New to this Edition
Thoroughly updated to reflect the latest developments, trends, and issues from the field, MEDIA NOW: UNDERSTANDING MEDIA, CULTURE, AND TECHNOLOGY, 10th Edition, begins its cutting-edge coverage with "Media and the Information Age". Chapter 1, The Changing Media, examines how smartphone and tablet apps expand conventional typologies of communication. It also charts the end game in the conversion of conventional media to digital forms. Chapter 2, Media and Society, considers the new business models that are emerging in social media and tracks recent trends in the adoption of media forms old and new.
Chapter 3 traces the evolution of technology, content, audiences, and multiple delivery methods (print, audio, and digital) for books, along with the effects of those changes on the industry and consumers.
Highlighting the positive impact of journalism on the growth of democracy, Chapter 4, Print to Digital Newspapers, analyzes the industry as it evolves with the digital landscape toward immersive journalism and experiments with changes in its business model.
A full chapter is now devoted to Magazines and examines the good influence of (muckraking) content on society, the expansion of genres, and the shifts that technology, audiences, and owners have caused in the industry.
Chapter 6, Recorded Music, tracks how the music industry copes with declining sales by exploring new outlets for music on the Internet, such as streaming music services. In the Radio chapter, students examine the Internet "cloud music" trend, evolving Internet radio, and their impact on conventional broadcasting.
Chapter 8, Film and Video, analyzes how the industry prospers through premium ticket sales in 3-D and IMAX venues and tries to take advantage of streaming services like Netflix -- all while changing global distribution to fight piracy and maximize growing international revenues.
Chapter 9 explores how the basic nature of television and its conventional business models are evolving in response to the challenge of streaming media with new business models even as a new golden age of television drama fills the home screen.
The Internet chapter scrutinizes trends that are leading to a decline in Internet use in American homes as social media apps challenge the conventional PC-oriented model.
Chapter 11, The Third Screen: Smartphones and Tablets, monitors the latest trends in mobile apps and the evolution of smartphones into an entertainment and advertising medium, while Chapter 12, Video Games, profiles a rapidly changing industry and anticipates the impact of virtual reality and augmented reality.

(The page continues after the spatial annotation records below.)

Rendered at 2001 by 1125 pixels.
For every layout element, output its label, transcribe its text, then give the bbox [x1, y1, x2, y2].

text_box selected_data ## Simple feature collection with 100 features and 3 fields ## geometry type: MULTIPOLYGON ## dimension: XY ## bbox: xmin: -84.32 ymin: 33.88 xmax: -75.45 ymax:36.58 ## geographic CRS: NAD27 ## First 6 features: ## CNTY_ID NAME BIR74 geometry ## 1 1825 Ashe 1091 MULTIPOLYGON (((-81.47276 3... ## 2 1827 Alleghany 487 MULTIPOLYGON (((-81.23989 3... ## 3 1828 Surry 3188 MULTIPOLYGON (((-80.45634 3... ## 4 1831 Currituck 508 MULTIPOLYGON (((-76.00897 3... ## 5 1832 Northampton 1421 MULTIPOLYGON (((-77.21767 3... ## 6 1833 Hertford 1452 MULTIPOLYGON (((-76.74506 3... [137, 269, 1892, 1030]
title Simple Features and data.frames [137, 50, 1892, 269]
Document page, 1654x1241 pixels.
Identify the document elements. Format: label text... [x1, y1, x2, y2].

The Public Relations chapter gives students an up-close of view of how social media present new opportunities, tools, and ways to communicate to various publics across the country and to other cultures throughout the world, while the chapter on Advertising thoroughly examines mobile advertising trends and the growing threats to consumer privacy.
Offering expanded coverage of new media, Chapter 15, Media Uses and Impacts, takes a closer look at the relationship between media consumption and well-being. Chapter 16, Media Policy and Law, considers the implications of new FCC rulings on network neutrality and universal access.
Equipping students for real-world practice, an entire chapter is devoted to Media Ethics. Chapter 17 expounds on professional responsibility to society, the processes of ethical decision-making, and the importance of ethical behavior that has magnified with the new challenges brought about by social media.
Incorporating the latest trends and issues, Chapter 18, Global Communications Media, investigates the impact of social media and smartphones on a wide variety of global media use and accelerating global film, television, and music flows.